Material provided Block Start

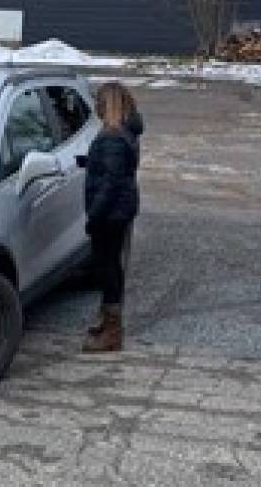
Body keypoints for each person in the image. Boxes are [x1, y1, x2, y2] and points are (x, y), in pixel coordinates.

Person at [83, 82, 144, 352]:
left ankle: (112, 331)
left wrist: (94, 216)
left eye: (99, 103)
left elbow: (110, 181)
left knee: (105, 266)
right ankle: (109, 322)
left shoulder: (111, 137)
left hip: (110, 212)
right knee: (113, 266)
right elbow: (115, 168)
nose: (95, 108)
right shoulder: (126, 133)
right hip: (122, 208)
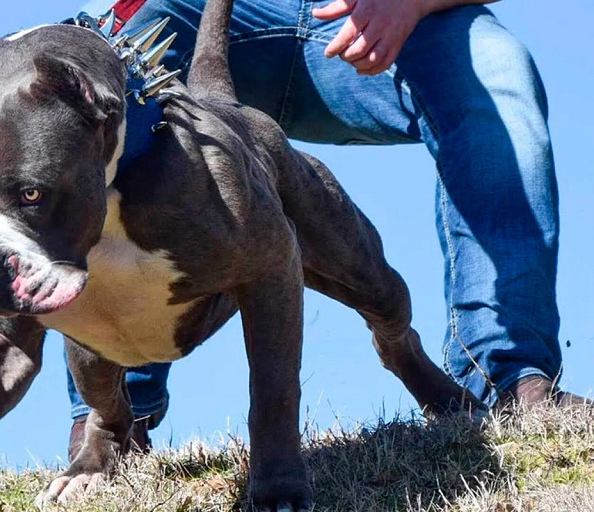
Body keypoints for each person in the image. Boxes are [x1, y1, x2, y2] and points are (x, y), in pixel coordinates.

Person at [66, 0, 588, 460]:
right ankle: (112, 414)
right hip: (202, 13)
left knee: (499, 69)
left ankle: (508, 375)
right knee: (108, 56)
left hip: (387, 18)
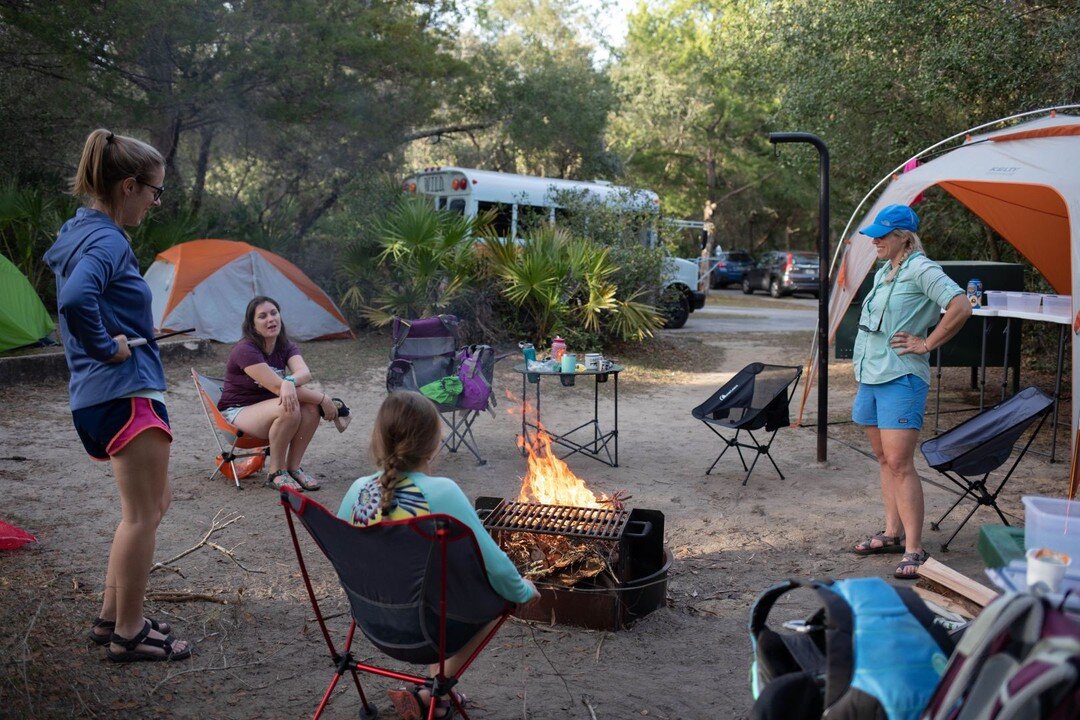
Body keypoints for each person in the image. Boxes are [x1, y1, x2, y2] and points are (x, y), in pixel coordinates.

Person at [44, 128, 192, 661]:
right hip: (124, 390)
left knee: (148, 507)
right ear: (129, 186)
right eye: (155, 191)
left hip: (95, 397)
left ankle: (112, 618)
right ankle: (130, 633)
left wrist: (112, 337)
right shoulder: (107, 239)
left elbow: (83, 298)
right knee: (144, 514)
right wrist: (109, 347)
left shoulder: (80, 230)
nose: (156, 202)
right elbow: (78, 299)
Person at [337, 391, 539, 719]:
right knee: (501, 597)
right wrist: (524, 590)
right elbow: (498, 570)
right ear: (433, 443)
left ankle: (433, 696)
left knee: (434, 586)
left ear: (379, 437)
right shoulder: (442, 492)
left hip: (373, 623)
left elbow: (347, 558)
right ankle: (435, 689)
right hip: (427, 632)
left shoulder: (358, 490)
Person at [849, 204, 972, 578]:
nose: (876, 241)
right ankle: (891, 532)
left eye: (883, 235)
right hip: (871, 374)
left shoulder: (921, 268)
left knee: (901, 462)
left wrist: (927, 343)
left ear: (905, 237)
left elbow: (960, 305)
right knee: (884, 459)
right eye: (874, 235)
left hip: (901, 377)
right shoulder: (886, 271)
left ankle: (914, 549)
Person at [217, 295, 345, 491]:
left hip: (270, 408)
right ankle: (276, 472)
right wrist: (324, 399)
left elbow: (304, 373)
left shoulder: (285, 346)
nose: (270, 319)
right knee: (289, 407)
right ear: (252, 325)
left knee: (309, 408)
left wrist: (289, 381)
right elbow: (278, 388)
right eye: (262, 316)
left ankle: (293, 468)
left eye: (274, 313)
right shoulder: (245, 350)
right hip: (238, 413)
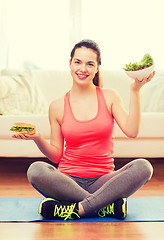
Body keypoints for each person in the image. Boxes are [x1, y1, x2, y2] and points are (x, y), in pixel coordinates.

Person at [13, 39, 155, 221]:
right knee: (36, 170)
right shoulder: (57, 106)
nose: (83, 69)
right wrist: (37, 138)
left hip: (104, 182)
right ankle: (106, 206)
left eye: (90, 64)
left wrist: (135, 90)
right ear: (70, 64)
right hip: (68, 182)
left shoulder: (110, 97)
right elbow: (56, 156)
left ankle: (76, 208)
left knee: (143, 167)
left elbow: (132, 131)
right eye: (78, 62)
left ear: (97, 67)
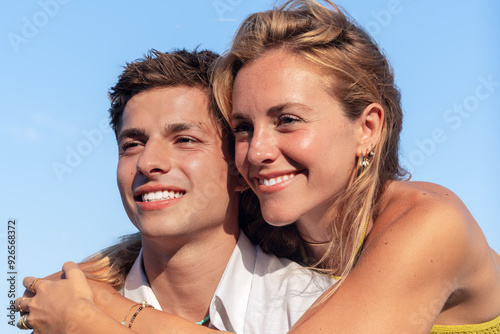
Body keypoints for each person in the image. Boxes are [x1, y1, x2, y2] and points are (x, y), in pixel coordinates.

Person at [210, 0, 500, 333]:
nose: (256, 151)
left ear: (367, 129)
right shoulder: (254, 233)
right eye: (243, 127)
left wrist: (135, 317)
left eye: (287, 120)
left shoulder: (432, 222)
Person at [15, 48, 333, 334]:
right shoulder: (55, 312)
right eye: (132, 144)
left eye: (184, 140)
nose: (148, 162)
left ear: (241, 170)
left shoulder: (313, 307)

Material provided Block End

Problem to solve -
Please filter the entries for the word "elbow" and copy the lines that have it.

Answer to the exercise -
left elbow: (110, 181)
right elbow: (115, 168)
left elbow: (83, 298)
right elbow: (78, 299)
right elbow: (498, 570)
left elbow: (347, 558)
left elbow: (960, 305)
left elbow: (304, 373)
right elbow: (278, 388)
right elbow: (56, 156)
left elbow: (132, 131)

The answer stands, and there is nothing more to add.